In the middle, drawing a weapon and picking up an item are move actions. Drawing does not provoke. Picking up the item, does.
On the other end, a free action is defined as speaking. Or dropping an item. Neither provokes.
My spider-sense screams that handing a wand off to your buddy is not so easy a task as speaking or dropping the wand would be. This smells like a move action.
| Asphesteros |
That bit with the bowmen is awesome. Thing that's tricky is each inidividual is taking a full rounds worth of actions, just the actions are resolved in sequence as though they're consecutive for ease of gameplay. So if there's a 100 people acting in a round, a round is still 6 seconds long, not 600 seconds, and each individuals allotment of standard move and free actions still adds up to a 6 seconds long block, not 6/100ths of a second. So even though each individual's actions are being resolved in sequence, realy when guy 2 is reaching for guy 1's bow/wand/sword - guy 1 is actually still using it.

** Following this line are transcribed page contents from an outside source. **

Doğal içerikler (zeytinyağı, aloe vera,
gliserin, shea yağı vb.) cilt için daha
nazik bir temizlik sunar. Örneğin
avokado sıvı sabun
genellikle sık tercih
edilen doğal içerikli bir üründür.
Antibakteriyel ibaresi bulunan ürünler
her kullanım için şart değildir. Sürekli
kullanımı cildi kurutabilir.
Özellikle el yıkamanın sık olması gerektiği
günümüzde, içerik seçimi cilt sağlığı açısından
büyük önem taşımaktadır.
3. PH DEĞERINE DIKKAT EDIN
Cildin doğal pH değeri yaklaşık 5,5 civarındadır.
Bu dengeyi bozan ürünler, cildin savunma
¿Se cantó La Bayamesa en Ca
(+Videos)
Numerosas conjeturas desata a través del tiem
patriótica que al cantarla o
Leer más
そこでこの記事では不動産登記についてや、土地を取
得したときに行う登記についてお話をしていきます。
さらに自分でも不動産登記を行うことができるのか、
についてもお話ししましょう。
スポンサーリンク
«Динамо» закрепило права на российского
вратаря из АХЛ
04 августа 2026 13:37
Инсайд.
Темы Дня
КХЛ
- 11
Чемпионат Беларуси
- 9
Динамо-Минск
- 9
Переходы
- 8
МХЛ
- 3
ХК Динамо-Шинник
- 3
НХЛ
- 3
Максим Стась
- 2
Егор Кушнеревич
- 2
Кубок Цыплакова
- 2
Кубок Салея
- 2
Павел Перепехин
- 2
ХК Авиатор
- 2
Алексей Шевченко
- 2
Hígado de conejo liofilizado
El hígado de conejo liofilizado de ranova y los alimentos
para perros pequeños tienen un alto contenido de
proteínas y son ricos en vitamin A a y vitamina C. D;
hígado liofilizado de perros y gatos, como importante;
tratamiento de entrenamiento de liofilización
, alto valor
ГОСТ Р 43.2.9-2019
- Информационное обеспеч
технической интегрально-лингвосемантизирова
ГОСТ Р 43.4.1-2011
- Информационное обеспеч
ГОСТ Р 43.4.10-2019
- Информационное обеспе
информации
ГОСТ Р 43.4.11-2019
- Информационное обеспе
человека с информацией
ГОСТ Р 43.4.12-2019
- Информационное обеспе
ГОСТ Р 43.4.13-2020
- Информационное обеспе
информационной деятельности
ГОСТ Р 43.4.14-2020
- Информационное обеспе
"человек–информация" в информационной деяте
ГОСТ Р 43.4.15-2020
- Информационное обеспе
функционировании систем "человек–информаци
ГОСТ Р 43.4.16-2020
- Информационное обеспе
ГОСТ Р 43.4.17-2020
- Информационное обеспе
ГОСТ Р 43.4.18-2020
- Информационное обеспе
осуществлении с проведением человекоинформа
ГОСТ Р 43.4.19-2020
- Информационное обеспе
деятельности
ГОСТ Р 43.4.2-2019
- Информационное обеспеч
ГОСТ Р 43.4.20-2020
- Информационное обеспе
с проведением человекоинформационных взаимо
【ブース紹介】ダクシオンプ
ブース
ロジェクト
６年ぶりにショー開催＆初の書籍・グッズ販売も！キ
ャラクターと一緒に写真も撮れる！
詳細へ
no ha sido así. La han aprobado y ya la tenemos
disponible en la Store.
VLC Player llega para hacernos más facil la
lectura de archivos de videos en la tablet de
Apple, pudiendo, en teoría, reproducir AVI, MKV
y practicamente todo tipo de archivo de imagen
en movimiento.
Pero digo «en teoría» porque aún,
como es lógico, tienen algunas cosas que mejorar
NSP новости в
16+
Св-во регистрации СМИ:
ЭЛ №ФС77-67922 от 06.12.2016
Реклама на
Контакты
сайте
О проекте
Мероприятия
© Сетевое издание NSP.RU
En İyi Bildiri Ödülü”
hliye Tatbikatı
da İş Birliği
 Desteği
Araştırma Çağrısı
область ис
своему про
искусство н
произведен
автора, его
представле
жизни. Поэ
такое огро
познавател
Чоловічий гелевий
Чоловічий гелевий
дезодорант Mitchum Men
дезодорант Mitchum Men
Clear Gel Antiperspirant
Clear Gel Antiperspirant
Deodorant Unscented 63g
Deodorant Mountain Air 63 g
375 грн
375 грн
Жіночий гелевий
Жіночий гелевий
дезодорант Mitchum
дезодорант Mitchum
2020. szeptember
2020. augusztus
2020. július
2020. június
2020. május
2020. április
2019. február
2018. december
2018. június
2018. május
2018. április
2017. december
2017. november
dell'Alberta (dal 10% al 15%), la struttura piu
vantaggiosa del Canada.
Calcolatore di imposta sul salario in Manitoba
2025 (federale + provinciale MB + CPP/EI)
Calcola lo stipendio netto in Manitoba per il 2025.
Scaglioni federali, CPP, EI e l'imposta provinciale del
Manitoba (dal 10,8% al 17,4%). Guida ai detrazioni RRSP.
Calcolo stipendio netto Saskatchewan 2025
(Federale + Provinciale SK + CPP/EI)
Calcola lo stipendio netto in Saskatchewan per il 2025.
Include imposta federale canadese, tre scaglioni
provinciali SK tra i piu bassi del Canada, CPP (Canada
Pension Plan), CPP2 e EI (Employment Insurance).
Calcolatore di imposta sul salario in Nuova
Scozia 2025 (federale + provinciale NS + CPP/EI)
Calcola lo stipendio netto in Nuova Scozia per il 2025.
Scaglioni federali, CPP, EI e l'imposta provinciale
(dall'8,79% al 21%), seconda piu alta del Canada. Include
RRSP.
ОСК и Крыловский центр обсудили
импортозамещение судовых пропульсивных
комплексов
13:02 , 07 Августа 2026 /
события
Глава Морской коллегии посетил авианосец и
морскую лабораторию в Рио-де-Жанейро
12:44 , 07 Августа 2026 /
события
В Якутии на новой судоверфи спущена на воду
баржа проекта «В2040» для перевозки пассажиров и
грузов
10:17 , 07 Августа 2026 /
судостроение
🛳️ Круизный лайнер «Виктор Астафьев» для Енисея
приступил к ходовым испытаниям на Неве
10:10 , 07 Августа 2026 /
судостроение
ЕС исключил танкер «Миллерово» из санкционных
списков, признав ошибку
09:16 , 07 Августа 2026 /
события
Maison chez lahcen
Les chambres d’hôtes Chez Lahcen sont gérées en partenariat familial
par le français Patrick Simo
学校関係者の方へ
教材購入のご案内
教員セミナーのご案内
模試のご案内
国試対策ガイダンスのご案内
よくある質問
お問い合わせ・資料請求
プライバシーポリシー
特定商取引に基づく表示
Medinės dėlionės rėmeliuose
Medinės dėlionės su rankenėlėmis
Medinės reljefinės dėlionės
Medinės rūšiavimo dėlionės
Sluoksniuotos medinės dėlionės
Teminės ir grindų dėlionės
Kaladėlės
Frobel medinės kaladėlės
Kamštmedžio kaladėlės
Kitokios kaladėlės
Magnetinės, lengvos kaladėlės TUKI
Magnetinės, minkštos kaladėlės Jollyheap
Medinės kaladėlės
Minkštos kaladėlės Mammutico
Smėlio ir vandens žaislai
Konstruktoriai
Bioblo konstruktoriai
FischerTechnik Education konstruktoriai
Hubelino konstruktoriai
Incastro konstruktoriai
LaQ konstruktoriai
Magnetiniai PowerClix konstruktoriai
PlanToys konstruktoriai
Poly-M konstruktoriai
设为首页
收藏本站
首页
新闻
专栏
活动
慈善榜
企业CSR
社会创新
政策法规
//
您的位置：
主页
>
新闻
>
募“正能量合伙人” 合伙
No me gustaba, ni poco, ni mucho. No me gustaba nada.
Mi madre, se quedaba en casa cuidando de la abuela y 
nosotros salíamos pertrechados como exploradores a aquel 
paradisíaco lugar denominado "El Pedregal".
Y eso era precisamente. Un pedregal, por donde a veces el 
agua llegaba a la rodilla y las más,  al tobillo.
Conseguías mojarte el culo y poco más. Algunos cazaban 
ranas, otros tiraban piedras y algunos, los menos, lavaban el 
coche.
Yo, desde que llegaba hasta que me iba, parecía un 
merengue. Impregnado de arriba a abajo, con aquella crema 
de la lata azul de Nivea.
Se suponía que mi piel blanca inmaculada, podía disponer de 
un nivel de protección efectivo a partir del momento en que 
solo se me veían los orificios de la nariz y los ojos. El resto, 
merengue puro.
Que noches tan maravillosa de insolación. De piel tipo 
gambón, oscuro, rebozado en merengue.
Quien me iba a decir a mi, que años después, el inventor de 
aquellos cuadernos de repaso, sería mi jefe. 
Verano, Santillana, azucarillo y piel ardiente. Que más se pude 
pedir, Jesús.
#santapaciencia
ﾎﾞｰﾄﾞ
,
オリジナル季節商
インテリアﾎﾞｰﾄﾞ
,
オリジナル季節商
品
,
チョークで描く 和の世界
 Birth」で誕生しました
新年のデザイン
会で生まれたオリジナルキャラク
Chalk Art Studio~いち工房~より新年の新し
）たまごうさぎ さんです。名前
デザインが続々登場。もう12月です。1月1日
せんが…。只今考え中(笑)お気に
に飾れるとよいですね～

They gotta abstract it into turns to make the action manageable, but you'd be right not to let your players use that to bend space-time too much.
The rules also gives the DM a specific out for free actions: "However, there are reasonable limits on what you can really do for free, as decided by the GM."
| james maissen |
Did my players just break the game again?
They have a wand of searing light.Everyone is 4th level,
They have a wand with a 3rd level spell and they are 4th level.
That would be your problem.
Each charge on that wand is worth 15x5x3=225gp which should be a considerable amount of the treasure that they expect to get for an encounter and that's just one charge!
That said if 2d8 or so touch attacks are breaking things then it seems far too fragile imho.
-James
| udalrich |
They are spending almost 700 gp a turn. Since they are using up resources, I don't see the problem with it. Mostly likely, they are using a large amount of consumable resources for a temporary power surge. (Sort of like a nova from a psionic character, except 8 hours of rest won't help them.)
OTOH, if there is something like a CR 10 vampire approaching them (who would take 5d8 damage per shot), this seems a sensible way to avoid a TPK.
OTOOH, if it was a line of fighters passing around their Sword of Awesome, that I would not allow, since they are not using resources that can be exhausted.